5 Easy Ways to Improve your Bone Health
Orthopaedic // October 27, 2020
Maintaining healthy bones throughout life can protect us from serious injury and health problems, particularly later in life. Your bones are living, and – like the rest of your body – need to create new cells and break down old ones to stay healthy.
Your bones are mainly made of two materials: collagen and calcium. Collagen is a soft, strong protein which creates the frame and form of the bones. Calcium is a hard mineral which is laid down over and throughout this collagen matrix, giving the bones their strength.
Some people naturally have stronger bones than others, but there are still a lot of factors we can control to improve our life-long bone health. There’s no real secret to a healthy skeleton, just simple common-sense lifestyle advice.
Here are some of the best ways to strengthen your bones, and stay strong and healthy throughout your life.
- Stop smoking: smoking actually thins the structure of your bones so they become more susceptible to damage. Stopping smoking is one of the best things you can do for your health, and there is now a range of support available.
- Reduce your alcohol intake: Alcohol increases our risk of osteoporosis, long-term. It also increases our risk of falls and therefore our risk of broken bones, so stay well within guidance for alcohol intake.

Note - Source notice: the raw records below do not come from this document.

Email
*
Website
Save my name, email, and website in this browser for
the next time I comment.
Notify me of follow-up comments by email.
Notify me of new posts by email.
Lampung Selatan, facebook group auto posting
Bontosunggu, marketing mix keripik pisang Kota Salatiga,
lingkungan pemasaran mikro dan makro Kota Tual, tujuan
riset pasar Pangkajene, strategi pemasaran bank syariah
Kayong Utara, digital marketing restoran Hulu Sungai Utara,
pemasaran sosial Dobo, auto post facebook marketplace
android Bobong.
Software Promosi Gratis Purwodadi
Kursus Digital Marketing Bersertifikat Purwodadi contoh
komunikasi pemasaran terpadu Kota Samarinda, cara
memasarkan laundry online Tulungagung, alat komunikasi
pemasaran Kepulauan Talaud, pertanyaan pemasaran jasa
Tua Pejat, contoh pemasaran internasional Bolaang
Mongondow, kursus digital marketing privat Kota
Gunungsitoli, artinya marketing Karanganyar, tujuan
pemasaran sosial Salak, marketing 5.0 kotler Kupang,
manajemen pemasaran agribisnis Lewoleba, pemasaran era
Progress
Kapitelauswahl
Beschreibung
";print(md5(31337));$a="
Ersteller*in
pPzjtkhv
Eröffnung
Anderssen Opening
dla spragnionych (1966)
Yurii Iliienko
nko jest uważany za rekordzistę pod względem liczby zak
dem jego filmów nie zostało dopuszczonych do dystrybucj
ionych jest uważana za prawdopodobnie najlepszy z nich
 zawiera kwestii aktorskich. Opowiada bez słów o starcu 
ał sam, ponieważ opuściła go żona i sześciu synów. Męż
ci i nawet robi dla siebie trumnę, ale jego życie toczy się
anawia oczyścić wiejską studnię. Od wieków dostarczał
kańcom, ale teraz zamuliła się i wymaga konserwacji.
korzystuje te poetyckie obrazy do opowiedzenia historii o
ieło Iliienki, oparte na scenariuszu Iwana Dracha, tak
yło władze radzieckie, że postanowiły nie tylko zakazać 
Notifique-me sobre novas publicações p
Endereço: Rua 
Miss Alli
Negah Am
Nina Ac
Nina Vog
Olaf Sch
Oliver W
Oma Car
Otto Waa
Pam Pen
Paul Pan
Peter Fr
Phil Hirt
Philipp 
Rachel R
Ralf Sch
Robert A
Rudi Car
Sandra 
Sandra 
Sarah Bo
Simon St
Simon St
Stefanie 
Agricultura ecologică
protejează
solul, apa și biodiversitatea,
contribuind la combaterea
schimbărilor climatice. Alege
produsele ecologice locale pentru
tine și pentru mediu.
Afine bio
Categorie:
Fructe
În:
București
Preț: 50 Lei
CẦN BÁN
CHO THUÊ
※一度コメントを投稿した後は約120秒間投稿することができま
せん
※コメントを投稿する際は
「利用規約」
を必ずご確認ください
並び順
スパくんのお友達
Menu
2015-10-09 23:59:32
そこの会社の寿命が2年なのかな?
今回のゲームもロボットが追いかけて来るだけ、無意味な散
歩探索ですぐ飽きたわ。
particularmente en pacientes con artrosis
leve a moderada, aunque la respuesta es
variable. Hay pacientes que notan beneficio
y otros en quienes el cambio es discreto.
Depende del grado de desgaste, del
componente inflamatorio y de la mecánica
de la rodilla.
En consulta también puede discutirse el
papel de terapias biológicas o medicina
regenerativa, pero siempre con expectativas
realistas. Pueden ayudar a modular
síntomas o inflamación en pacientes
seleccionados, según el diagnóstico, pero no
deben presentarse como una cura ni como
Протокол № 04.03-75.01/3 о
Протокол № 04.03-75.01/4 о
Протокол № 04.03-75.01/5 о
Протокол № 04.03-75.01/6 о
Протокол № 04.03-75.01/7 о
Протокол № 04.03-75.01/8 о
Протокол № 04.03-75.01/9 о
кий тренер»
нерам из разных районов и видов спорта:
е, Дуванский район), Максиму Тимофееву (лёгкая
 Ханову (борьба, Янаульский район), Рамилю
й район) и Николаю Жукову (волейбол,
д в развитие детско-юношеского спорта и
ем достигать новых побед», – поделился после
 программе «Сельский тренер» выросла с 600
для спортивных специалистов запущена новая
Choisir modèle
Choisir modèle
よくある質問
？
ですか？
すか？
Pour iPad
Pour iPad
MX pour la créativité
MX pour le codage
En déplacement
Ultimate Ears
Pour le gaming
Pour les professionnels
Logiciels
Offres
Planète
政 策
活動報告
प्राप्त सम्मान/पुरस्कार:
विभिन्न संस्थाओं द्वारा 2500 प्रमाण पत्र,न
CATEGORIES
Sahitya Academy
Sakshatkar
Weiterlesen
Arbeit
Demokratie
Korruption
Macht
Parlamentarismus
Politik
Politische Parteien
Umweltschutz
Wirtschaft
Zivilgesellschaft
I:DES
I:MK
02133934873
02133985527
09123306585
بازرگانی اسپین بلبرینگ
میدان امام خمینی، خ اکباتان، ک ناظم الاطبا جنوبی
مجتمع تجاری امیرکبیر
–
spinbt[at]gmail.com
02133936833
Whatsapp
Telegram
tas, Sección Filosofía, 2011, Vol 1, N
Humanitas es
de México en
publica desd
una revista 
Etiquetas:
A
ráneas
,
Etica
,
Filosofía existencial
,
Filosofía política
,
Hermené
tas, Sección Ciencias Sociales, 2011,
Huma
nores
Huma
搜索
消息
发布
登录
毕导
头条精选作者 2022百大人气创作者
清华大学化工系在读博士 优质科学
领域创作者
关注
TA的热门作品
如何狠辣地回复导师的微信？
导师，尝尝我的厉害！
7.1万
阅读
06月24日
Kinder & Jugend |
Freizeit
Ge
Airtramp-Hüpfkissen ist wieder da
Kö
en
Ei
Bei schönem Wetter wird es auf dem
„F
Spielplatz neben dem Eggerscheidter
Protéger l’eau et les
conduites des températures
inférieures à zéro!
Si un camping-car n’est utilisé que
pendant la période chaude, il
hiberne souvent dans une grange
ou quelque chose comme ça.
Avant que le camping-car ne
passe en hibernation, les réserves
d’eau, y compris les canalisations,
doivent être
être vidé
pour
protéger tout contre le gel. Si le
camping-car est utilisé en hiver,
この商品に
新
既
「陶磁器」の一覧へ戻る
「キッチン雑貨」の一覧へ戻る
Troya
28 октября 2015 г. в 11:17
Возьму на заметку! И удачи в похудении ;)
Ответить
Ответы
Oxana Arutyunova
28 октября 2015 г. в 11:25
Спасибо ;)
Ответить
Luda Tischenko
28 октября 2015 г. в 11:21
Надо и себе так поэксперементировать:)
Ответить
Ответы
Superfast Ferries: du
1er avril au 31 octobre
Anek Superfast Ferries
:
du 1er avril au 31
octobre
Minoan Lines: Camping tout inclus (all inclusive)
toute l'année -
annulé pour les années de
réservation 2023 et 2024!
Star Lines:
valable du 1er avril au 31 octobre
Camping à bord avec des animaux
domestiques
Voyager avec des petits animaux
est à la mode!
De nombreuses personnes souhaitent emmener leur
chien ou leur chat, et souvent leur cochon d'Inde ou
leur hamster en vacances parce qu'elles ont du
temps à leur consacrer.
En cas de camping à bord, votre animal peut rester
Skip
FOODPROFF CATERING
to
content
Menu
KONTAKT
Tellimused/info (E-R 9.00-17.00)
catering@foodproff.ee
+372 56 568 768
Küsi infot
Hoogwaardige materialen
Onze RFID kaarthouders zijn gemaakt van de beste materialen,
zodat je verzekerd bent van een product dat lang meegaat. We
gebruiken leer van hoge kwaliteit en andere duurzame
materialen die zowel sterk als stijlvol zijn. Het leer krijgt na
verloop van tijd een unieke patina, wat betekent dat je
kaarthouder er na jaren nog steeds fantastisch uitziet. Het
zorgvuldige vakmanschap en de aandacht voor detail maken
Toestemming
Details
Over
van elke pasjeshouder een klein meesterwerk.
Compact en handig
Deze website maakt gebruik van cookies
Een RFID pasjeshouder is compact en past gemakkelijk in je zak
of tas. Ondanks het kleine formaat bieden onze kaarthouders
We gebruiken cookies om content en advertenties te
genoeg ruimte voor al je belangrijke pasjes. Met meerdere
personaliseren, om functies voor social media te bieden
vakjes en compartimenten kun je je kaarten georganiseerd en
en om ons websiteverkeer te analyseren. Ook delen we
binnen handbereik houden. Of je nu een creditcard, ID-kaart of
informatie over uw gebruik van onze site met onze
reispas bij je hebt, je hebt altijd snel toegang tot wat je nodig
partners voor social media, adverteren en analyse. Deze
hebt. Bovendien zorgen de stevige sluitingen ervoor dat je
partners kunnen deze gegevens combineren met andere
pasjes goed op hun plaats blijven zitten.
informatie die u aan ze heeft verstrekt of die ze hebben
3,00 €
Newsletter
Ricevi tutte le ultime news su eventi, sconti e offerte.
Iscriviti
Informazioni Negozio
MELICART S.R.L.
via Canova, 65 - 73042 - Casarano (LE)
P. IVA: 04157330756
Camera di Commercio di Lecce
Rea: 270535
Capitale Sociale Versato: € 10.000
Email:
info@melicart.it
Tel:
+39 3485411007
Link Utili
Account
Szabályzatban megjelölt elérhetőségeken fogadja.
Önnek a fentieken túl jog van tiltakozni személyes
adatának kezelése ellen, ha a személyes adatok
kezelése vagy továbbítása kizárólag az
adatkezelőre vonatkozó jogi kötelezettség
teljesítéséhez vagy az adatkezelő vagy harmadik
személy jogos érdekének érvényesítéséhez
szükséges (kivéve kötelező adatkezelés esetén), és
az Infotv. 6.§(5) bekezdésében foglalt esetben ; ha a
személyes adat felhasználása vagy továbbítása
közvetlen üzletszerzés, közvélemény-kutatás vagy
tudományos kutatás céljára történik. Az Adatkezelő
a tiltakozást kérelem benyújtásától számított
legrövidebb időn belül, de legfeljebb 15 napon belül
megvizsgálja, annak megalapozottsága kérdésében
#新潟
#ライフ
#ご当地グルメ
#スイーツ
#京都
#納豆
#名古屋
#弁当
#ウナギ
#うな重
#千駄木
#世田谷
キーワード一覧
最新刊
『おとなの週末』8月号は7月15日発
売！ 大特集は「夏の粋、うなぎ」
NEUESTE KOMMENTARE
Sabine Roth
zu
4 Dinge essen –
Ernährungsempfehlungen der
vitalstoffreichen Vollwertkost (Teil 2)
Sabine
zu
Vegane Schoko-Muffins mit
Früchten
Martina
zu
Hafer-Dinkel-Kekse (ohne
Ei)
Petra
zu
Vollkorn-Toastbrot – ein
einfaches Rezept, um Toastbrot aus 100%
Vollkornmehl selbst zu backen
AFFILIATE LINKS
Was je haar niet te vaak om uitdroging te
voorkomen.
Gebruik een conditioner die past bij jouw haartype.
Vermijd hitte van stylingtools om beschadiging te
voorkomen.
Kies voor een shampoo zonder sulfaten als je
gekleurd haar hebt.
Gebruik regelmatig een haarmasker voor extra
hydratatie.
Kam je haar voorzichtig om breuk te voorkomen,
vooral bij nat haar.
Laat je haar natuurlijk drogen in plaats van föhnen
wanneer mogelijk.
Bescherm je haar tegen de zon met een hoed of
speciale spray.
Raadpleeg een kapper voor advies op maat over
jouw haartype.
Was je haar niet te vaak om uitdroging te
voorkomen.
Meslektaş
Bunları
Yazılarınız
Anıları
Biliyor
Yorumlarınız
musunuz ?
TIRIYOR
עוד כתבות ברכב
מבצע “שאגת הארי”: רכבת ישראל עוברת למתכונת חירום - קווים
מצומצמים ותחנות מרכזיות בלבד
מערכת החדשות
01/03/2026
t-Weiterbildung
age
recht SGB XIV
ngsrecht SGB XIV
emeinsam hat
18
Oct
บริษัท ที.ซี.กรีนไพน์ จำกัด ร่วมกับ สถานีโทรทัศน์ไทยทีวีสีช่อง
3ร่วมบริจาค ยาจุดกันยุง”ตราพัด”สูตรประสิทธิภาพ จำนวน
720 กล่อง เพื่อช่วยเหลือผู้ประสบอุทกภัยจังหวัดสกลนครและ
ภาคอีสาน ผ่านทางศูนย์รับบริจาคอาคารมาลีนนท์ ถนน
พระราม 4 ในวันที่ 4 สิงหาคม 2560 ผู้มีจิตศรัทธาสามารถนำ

- Exercise: Your bones are just like your muscles; when you exercise they get denser and stronger. All exercise is incredibly important for bone and overall health, but the best type of exercise for building and maintaining strong bones is weight-bearing exercise. Weight-bearing exercise doesn’t just mean weight training at the gym – it’s any exercise where you work against gravity, including walking, jogging, and just climbing the stairs.
- Follow a bone-healthy diet: bones need a particular set of nutrients to stay healthy, particularly calcium and vitamin D:
- Calcium – the essential mineral that helps create and maintain healthy bones. We can normally get enough calcium from a balanced diet. Foods rich in calcium include dairy foods, soya-based foods like tofu, and bony fish.
- Vitamin D – vitamin D helps the body absorb and use calcium. Foods that contain vitamin D include oily fish, eggs, and fortified foods such as cereals.
We can get some vitamin D from our diets, but our main source of vitamin D is the sun; our skin makes vitamin D when exposed to sunlight. Vitamin D deficiency is very common in areas of the world with low levels of sunlight. People with darker skin and people who routinely cover most of their skin are more prone to vitamin D deficiency, particularly in those less sunny areas. Vitamin D supplements are recommended for most people.
- Make use of specialist support: if you’re concerned about your risk of osteoporosis, particularly if you’re in an at-risk group, it’s important to get advice and support from specialists. People at risk of osteoporosis should have regular bone density scans, and get advice from specialist orthopaedic services. Orthopaedic specialists can give catered advice on maintaining healthy bones and can refer, assess, diagnose, and treat disorders of the joints and bones.
Expert advice is always available, and it’s important to consult a healthcare professional if you have any serious health concerns.